Request => Count the lines in the records below that contain the string "distortionguitar", matching case exactly, and give only the number.

Records to use =>
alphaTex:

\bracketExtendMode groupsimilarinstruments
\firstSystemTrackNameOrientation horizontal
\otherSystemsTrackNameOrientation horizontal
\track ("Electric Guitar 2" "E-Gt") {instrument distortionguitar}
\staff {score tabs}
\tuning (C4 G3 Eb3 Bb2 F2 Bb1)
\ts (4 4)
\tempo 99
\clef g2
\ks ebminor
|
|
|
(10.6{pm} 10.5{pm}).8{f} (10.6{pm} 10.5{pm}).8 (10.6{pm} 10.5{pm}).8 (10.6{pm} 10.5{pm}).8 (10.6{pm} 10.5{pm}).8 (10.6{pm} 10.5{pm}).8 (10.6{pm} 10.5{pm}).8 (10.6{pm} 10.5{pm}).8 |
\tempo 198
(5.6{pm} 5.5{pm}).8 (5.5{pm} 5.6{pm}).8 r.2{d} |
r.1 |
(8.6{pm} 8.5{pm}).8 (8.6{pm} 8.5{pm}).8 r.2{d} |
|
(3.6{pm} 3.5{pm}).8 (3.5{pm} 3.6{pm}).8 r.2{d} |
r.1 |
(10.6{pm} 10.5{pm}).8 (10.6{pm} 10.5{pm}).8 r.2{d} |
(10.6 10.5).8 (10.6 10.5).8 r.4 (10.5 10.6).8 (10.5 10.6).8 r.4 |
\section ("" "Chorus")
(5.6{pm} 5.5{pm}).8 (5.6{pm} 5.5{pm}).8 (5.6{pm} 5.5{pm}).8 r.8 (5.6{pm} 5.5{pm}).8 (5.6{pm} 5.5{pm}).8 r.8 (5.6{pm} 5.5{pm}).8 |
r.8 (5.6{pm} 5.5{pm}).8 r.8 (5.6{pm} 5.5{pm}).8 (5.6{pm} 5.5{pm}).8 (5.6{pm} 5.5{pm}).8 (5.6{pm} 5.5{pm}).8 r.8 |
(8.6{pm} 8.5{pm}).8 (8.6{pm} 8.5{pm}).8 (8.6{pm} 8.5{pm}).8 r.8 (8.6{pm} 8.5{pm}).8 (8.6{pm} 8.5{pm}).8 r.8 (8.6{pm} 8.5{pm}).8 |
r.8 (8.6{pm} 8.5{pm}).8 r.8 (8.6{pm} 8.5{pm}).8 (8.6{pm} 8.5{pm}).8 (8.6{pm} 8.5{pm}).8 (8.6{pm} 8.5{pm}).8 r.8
* * *
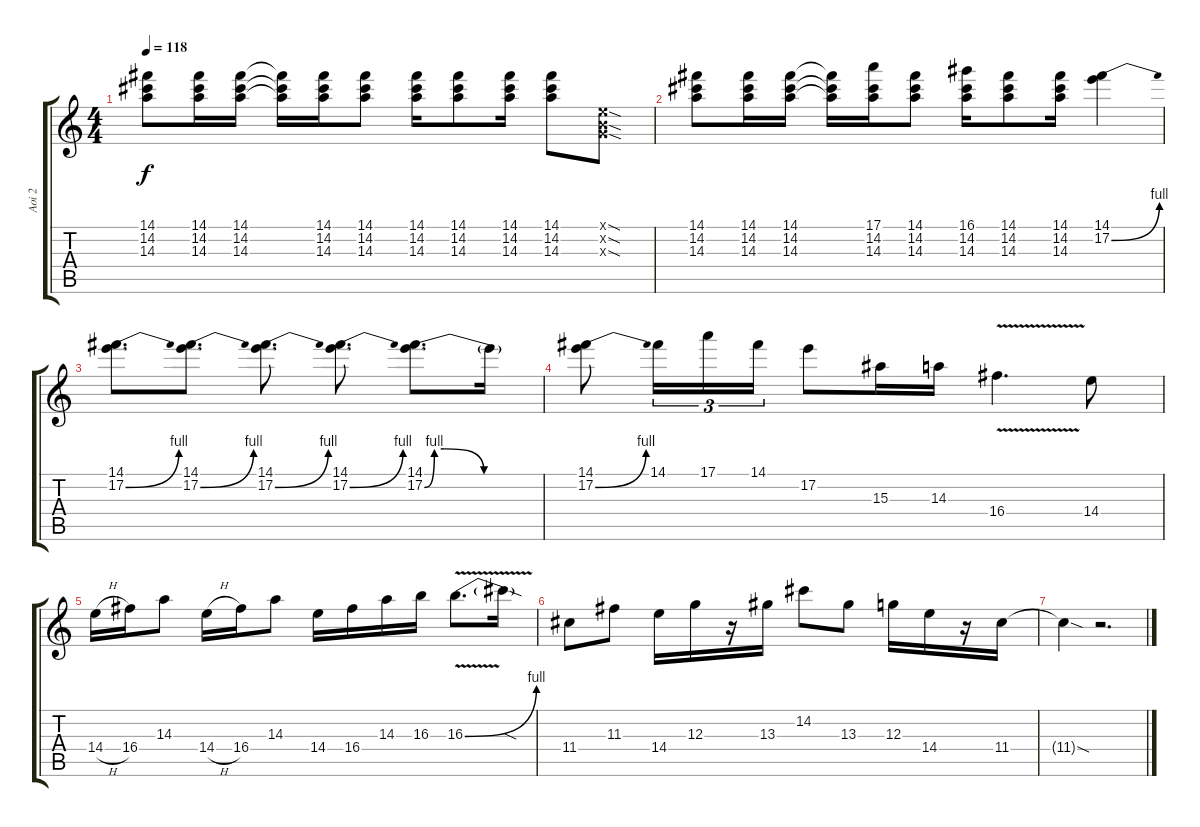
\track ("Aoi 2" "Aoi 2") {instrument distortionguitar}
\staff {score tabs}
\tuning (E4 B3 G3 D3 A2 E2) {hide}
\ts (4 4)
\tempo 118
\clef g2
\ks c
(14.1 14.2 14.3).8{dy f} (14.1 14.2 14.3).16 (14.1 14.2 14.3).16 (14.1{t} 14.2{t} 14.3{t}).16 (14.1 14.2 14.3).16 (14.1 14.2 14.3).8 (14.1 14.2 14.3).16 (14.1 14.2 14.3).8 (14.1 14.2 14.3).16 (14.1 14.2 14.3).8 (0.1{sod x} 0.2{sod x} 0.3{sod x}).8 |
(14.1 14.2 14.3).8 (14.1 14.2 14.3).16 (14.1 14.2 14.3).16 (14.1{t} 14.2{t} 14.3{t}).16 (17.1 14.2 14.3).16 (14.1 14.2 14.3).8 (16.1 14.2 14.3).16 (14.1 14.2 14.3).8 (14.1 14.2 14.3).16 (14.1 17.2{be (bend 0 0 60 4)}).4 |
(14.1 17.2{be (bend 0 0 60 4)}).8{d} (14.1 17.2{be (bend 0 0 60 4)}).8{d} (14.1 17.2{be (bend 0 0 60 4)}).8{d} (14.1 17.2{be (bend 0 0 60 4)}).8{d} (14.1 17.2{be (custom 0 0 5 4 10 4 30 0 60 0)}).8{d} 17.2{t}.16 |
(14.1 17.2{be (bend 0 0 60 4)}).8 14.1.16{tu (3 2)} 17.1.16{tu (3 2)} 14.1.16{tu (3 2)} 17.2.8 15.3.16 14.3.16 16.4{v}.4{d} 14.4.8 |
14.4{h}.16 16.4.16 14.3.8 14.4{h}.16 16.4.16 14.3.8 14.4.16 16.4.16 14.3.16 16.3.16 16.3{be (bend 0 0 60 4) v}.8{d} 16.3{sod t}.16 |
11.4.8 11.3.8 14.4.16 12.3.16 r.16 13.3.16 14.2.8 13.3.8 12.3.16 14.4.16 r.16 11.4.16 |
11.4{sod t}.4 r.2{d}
---
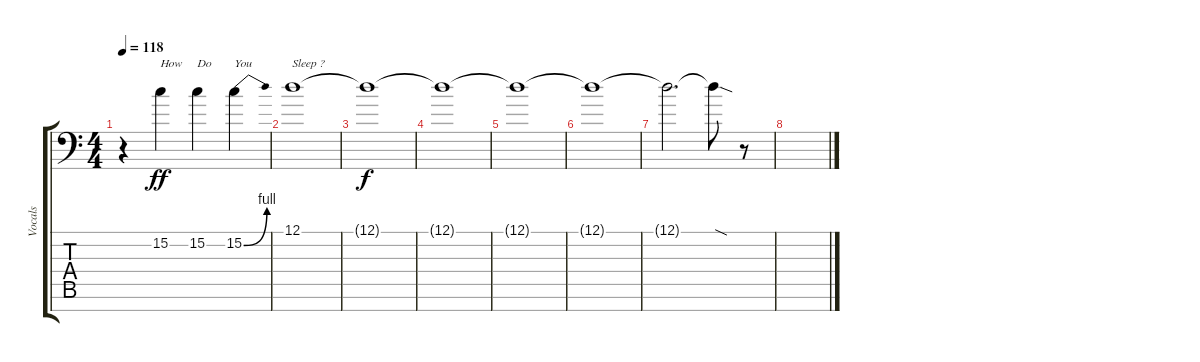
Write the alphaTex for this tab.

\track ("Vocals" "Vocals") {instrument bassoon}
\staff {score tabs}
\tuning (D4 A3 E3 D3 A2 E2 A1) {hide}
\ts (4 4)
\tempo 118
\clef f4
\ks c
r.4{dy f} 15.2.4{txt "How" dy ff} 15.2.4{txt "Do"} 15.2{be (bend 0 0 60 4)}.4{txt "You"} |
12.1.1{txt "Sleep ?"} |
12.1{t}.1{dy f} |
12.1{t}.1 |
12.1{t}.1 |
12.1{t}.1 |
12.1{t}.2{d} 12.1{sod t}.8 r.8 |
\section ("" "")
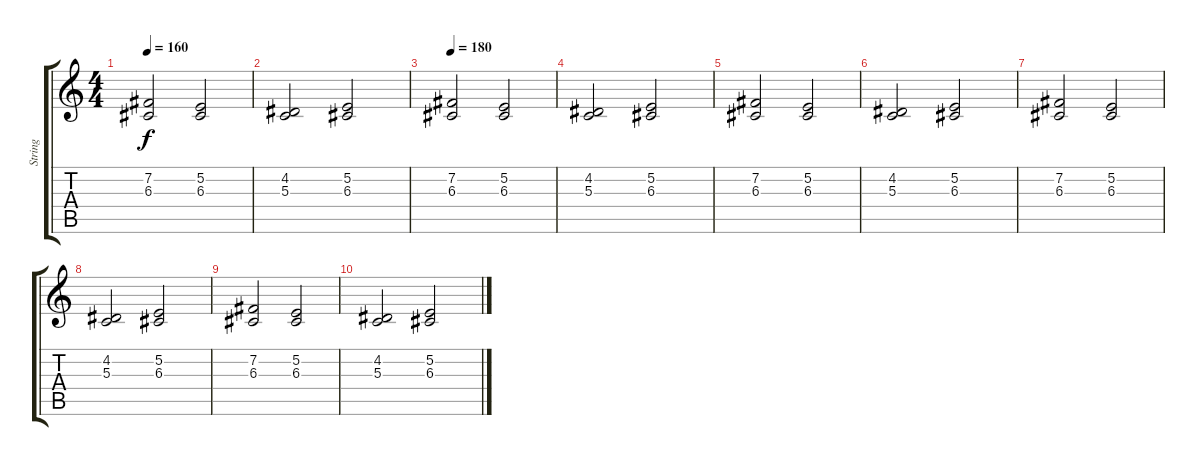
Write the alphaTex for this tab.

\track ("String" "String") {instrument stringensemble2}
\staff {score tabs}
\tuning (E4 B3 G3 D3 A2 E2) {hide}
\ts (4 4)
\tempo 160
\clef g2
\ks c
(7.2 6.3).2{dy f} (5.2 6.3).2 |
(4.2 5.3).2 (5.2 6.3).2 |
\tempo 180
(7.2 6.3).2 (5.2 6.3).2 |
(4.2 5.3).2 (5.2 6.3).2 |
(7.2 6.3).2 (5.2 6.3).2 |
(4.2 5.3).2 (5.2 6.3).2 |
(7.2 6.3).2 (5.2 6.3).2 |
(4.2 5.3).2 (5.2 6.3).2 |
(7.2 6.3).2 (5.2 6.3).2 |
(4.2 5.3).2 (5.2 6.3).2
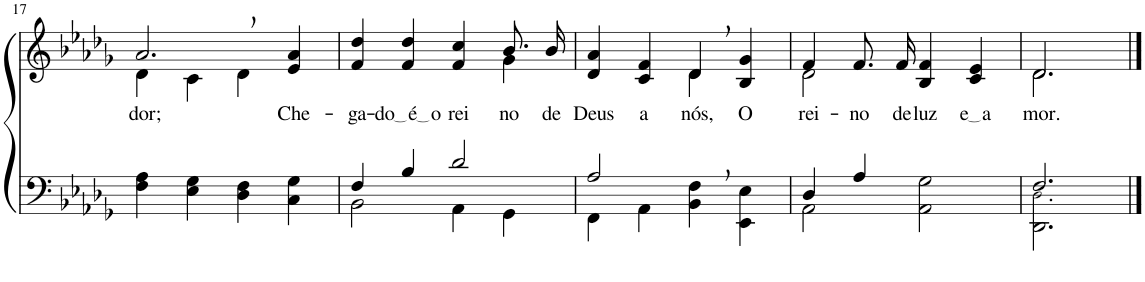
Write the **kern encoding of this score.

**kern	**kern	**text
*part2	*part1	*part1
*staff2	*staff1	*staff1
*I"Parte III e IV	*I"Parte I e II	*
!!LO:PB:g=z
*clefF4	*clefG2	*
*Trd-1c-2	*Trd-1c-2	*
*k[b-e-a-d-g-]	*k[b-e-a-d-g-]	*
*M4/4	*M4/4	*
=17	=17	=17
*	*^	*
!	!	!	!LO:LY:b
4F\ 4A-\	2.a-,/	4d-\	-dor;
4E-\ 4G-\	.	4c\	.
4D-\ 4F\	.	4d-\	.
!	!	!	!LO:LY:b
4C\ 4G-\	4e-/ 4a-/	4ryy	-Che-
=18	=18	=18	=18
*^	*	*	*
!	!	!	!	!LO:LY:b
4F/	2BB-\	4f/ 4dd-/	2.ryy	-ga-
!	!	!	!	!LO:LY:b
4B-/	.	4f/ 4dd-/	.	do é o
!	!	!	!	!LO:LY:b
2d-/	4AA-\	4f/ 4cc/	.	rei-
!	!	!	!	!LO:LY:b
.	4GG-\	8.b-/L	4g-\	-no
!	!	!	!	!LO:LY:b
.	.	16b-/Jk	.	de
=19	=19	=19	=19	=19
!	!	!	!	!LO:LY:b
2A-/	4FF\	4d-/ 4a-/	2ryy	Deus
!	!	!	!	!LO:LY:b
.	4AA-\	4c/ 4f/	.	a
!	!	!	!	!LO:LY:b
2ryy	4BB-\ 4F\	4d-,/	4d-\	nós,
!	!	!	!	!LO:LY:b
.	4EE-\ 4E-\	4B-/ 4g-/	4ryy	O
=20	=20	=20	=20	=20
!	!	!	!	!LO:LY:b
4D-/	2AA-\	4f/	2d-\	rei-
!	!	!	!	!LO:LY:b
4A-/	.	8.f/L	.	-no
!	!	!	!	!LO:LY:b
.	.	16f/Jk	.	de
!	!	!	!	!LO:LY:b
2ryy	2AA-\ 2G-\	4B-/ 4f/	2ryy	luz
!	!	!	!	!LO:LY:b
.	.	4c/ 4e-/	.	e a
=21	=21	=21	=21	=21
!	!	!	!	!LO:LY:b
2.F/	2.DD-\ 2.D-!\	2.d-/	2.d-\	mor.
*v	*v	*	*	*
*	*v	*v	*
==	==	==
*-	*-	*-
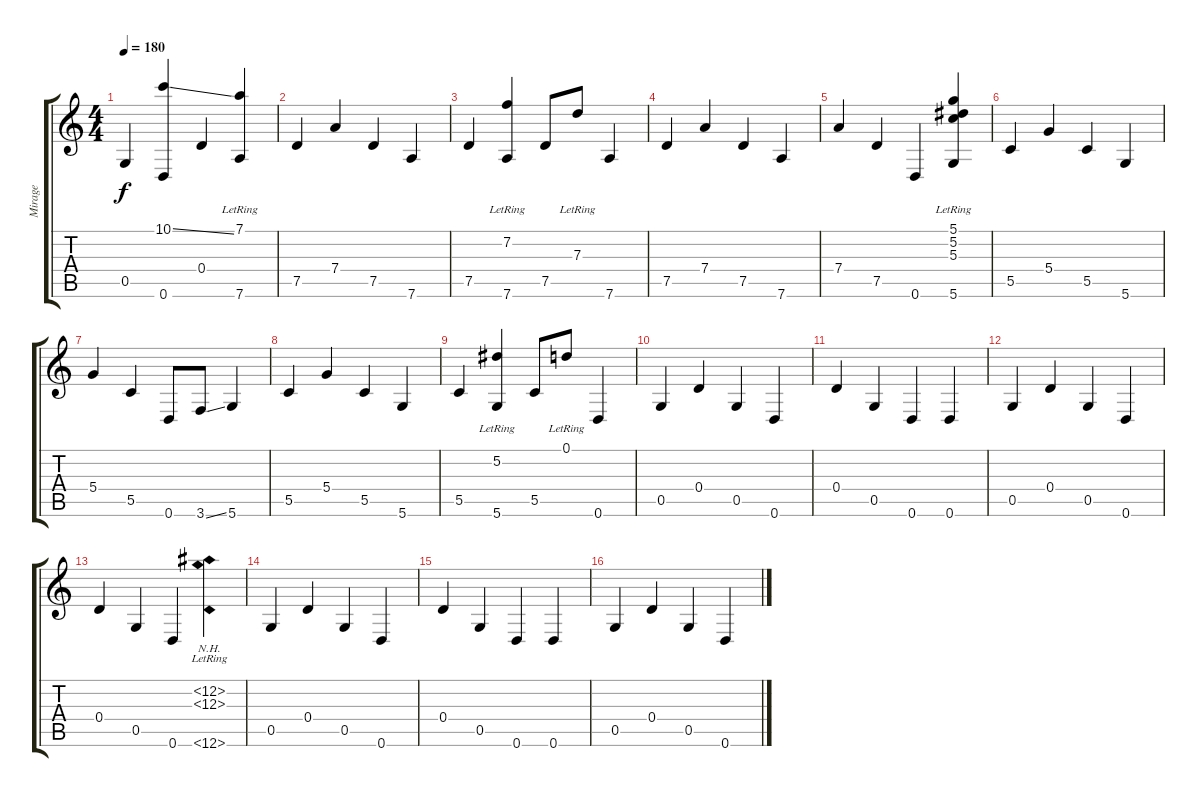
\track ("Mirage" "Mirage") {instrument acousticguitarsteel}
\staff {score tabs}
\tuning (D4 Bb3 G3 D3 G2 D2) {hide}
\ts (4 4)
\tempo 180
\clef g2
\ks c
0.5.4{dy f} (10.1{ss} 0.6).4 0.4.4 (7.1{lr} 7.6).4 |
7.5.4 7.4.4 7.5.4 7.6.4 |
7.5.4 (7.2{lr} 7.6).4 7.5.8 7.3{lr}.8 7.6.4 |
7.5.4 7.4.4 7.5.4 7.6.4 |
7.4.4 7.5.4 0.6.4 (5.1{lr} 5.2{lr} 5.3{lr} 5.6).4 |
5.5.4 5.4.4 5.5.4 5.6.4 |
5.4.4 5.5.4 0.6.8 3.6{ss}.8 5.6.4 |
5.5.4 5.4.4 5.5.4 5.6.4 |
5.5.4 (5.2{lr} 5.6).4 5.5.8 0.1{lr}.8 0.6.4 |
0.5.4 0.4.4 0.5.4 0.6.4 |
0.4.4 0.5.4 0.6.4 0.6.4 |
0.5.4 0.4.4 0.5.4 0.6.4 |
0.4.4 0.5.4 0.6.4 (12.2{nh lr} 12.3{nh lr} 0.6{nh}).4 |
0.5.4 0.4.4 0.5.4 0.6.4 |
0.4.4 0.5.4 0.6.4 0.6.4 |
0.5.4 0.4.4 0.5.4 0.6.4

Full solution => 2